- DATA FOR THE TASK -
__________

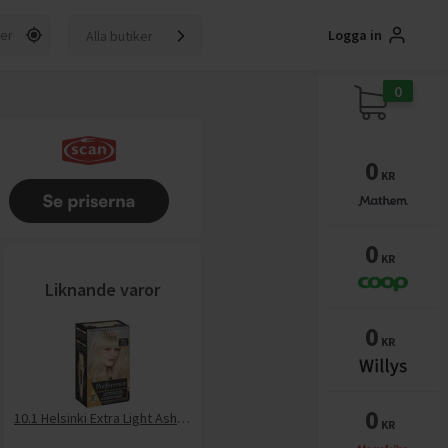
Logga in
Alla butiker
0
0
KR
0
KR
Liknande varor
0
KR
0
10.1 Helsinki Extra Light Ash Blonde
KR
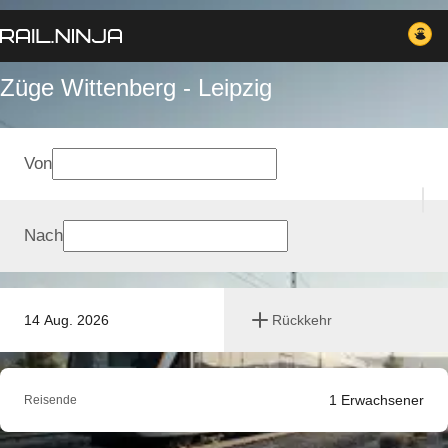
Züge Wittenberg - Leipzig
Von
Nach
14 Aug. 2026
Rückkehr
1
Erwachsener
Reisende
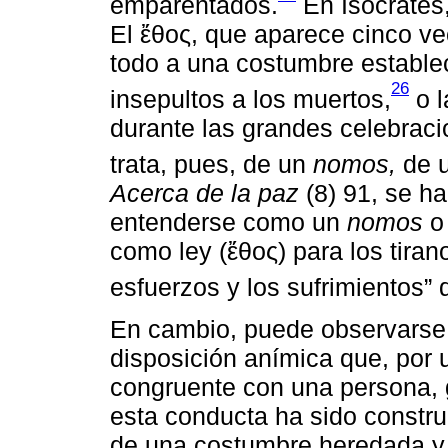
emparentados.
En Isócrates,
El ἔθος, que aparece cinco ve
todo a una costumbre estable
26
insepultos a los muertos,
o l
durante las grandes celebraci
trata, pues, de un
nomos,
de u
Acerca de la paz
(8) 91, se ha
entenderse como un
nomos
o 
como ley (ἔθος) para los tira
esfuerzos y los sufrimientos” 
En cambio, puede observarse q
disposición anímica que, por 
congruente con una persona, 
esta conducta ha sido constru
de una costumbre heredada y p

__________

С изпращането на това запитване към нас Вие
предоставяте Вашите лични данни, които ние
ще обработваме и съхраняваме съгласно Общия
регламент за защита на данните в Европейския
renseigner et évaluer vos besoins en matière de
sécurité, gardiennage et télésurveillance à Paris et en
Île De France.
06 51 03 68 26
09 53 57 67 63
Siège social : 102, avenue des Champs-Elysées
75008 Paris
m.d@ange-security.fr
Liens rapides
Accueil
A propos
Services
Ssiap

__________

Reproduce the records exactly as they appear, from the line containing "emparentados." through the line containing "de una costumbre heredada y p", with both of those lines included.

- RESULT FOR THIS EXERCISE -
emparentados.
En Isócrates,
El ἔθος, que aparece cinco ve
todo a una costumbre estable
26
insepultos a los muertos,
o l
durante las grandes celebraci
trata, pues, de un
nomos,
de u
Acerca de la paz
(8) 91, se ha
entenderse como un
nomos
o 
como ley (ἔθος) para los tira
esfuerzos y los sufrimientos” 
En cambio, puede observarse q
disposición anímica que, por 
congruente con una persona, 
esta conducta ha sido constru
de una costumbre heredada y p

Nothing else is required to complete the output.